A common rendering technique is to use a rendered frame as input for another pass, such as bloom, blur, or tonemapping. Although possible, this behavior creates several inefficiencies in mobile GPUs.

A texture that was written to in a previous pass must be resolved before it can be read from in a following pass. This requires storing the entire texture data in unified main memory, which can be directly accessed from the GPU in mobile chipsets. Resolving the texture adds a delay, the length of which is a factor of the texture’s size.

Reading from a texture in main memory is ~1 order of magnitude slower than reading from a texture tile in GPU memory.

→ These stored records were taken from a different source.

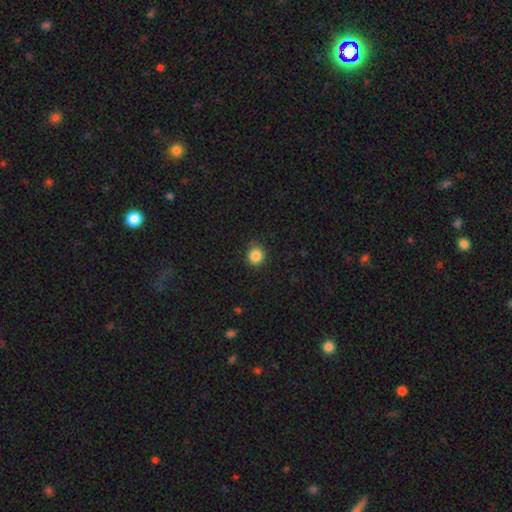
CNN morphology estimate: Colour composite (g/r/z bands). It shows a smooth galaxy with no disk features (86%) that is round (85%). Merging: none (86%).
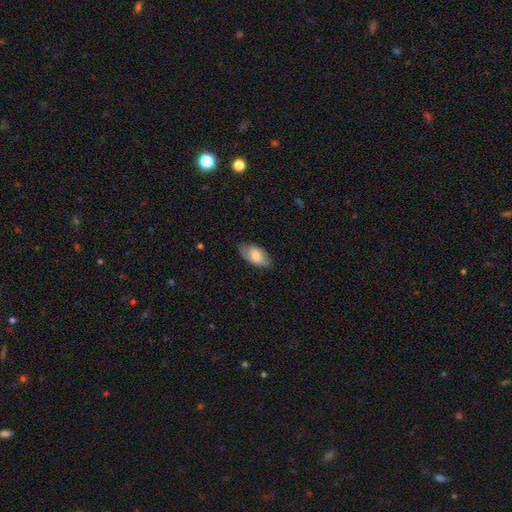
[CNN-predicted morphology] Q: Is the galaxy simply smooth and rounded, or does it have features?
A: smooth — 69%.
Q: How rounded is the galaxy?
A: in between — 93%.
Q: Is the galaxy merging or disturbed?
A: none — 76%.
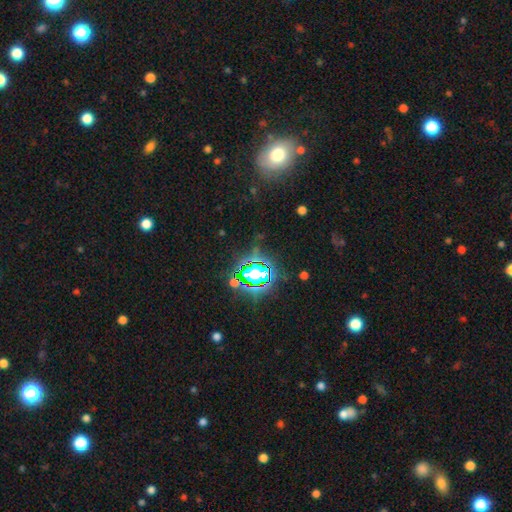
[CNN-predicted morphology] star or artifact 77%, smooth 14%, featured or disk 10%.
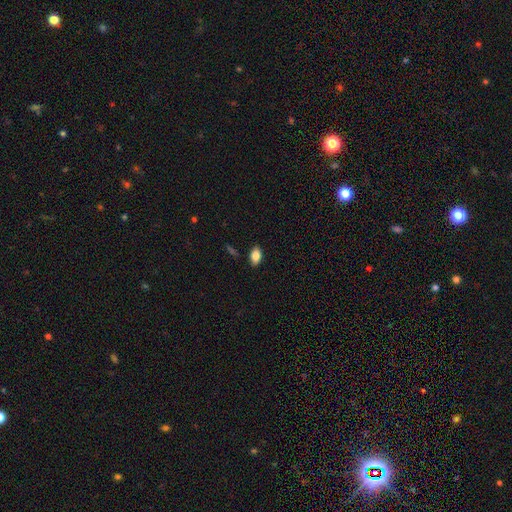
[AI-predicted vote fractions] Smooth or featured? Predicted: smooth (p=0.83). How rounded? Predicted: in between (p=0.91). Merging? Predicted: none (p=0.87).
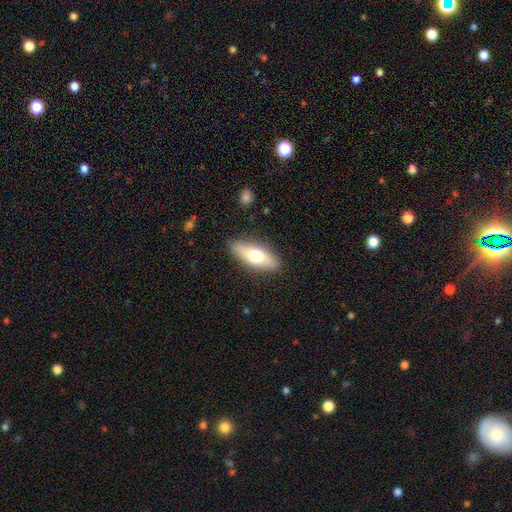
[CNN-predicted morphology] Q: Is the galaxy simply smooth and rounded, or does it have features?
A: smooth — 63%.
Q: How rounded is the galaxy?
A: in between — 66%.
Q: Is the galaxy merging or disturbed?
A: none — 87%.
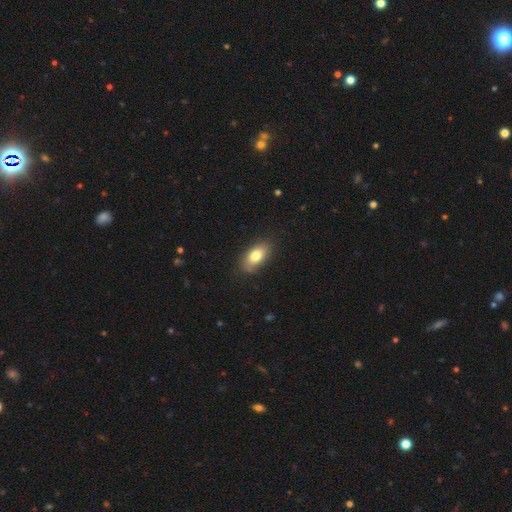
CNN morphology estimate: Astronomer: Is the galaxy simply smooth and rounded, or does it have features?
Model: smooth — 78%.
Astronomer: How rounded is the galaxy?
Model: in between — 89%.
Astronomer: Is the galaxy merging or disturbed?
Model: none — 82%.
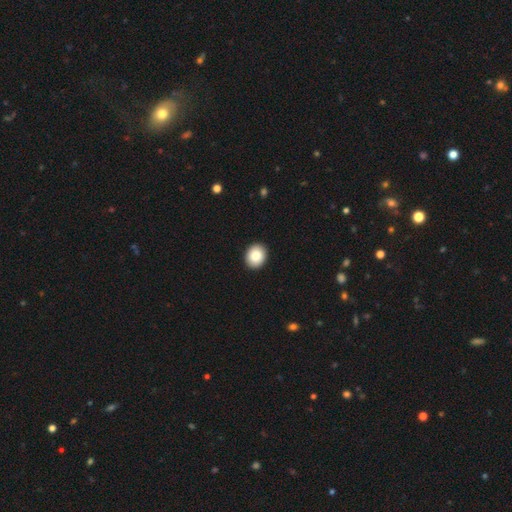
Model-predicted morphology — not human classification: type=smooth (85%); roundness=round (58%); merging=none (92%).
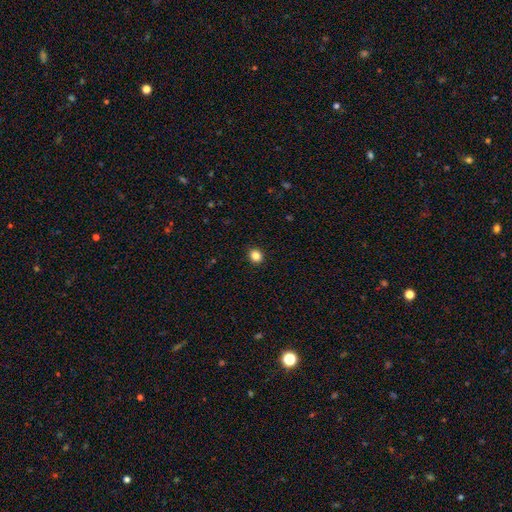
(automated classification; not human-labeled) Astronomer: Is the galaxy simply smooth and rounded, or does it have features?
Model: smooth — 85%.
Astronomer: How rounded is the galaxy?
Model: round — 76%.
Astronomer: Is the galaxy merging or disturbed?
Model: none — 92%.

If your render pipeline involves copying from an allocated texture into the render swapchain, you may be unable to apply Fixed Foveated Rendering and MSAA, which only apply when rendering directly into the swapchain texture.

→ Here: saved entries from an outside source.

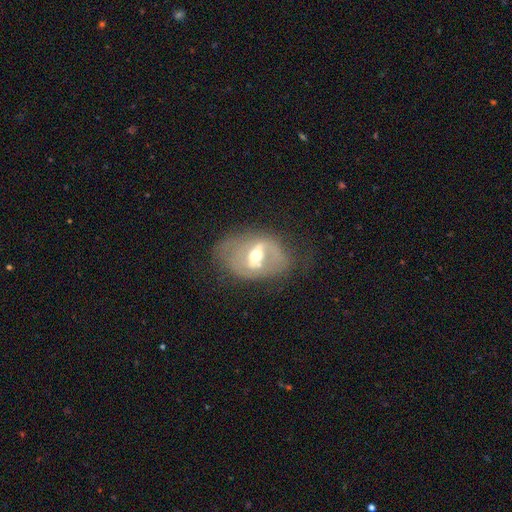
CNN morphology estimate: A featured or disk galaxy (73%) with a strong bar (46%), spiral arms (54%) and a moderate central bulge (69%). Merging: none (64%).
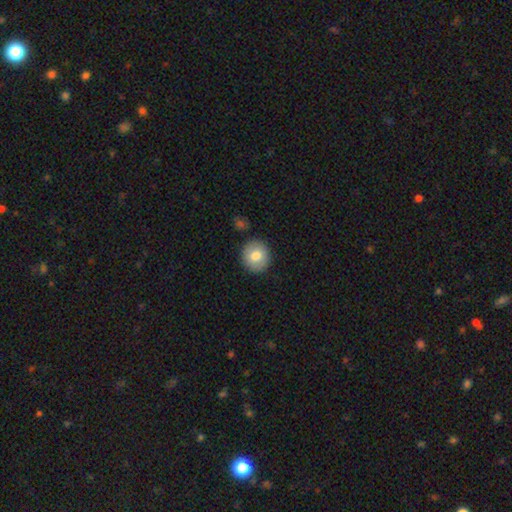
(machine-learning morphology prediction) Q: Smooth or featured?
A: smooth (78%); runner-up: featured or disk (14%)
Q: How rounded?
A: round (89%); runner-up: in between (10%)
Q: Merging?
A: none (88%); runner-up: minor disturbance (7%)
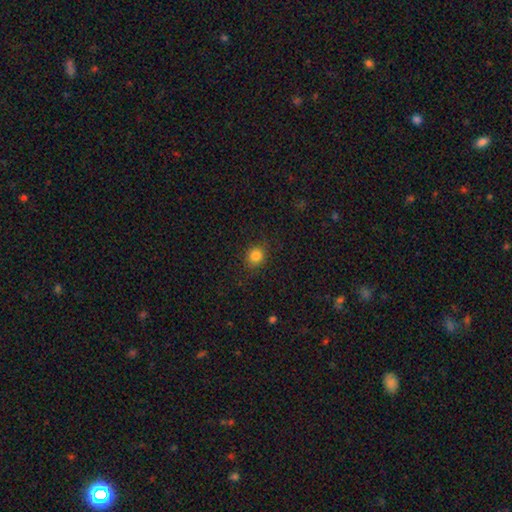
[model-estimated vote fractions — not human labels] Smooth or featured? Predicted: smooth (p=0.83). How rounded? Predicted: round (p=0.71). Merging? Predicted: none (p=0.87).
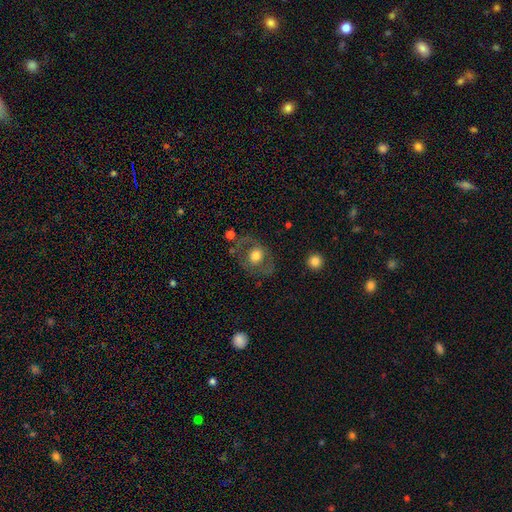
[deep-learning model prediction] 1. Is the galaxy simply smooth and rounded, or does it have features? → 53% smooth, 40% featured or disk, 8% star or artifact.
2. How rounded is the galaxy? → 62% round, 37% in between, 1% cigar-shaped.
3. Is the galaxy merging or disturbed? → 67% none, 16% minor disturbance, 13% major disturbance, 3% merger.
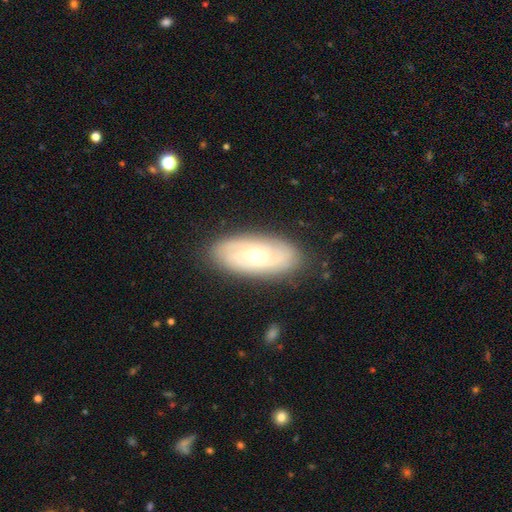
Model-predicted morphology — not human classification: smooth_or_featured: featured or disk (p=0.72) [alt: smooth p=0.22]
disk_edge_on: no (p=0.91) [alt: yes p=0.09]
bar: no (p=0.70) [alt: weak p=0.25]
has_spiral_arms: yes (p=0.89) [alt: no p=0.11]
spiral_winding: tight (p=0.67) [alt: medium p=0.25]
spiral_arm_count: can't tell (p=0.41) [alt: 2 p=0.27]
bulge_size: moderate (p=0.58) [alt: small p=0.38]
merging: none (p=0.84) [alt: minor disturbance p=0.12]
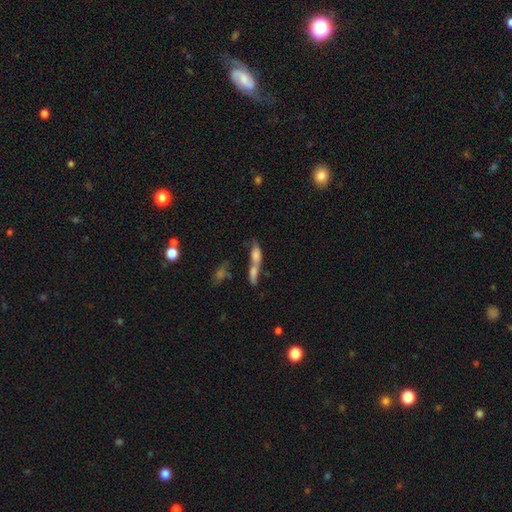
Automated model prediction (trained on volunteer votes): Q: Smooth or featured?
A: smooth (52%); runner-up: featured or disk (32%)
Q: How rounded?
A: in between (48%); runner-up: cigar-shaped (46%)
Q: Merging?
A: merger (57%); runner-up: none (24%)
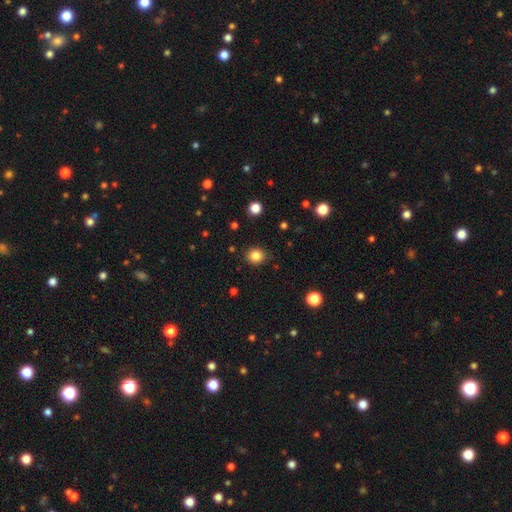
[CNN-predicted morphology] This appears to be a smooth galaxy with no disk features (84%) that is round (80%). Merging: none (89%).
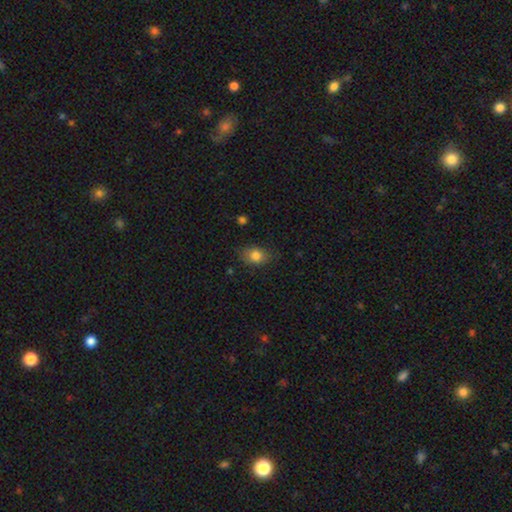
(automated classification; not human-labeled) smooth-or-featured: smooth: 82% | star or artifact: 9% | featured or disk: 9%
  how-rounded: in between: 71% | round: 27% | cigar-shaped: 1%
  merging: none: 78% | minor disturbance: 17% | major disturbance: 4% | merger: 1%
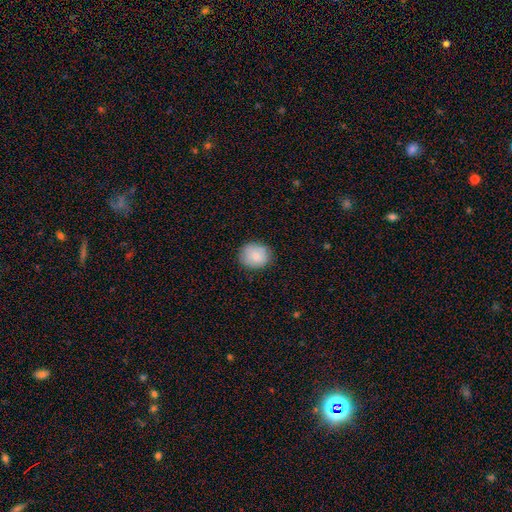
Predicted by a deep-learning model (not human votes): smooth 83%, featured or disk 9%, star or artifact 8%. Down the decision tree: how rounded — round (68%); merging — none (83%).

Some techniques that commonly appear as secondary passes, which don’t need information about neighboring pixels, such as tonemapping, can be implemented as subpasses in Vulkan. Subpasses, which run at the end of a pass, do not incur a resolve cost.

Developers whose application’s art style demands bloom, blur, or other techniques which need information about multiple pixels written in a previous render pass, are encouraged to read Advanced GPU Pipelines and Loads, Stores, and Passes to understand the under-the-hood behaviors and costs associated with these techniques.

Expensive vertex shaders

As discussed in Mobile GPUs and Tiled Rendering, tile-based GPUs have a binning step, which runs the vertex shaders for every triangle, and records which tiles each triangle touches in its final position. The binning step only records the tiles touched per-triangle, not the output of the vertex shader per-triangle. This means the vertex shader will be re-run per-triangle, per-tile, when it is time to render that tile.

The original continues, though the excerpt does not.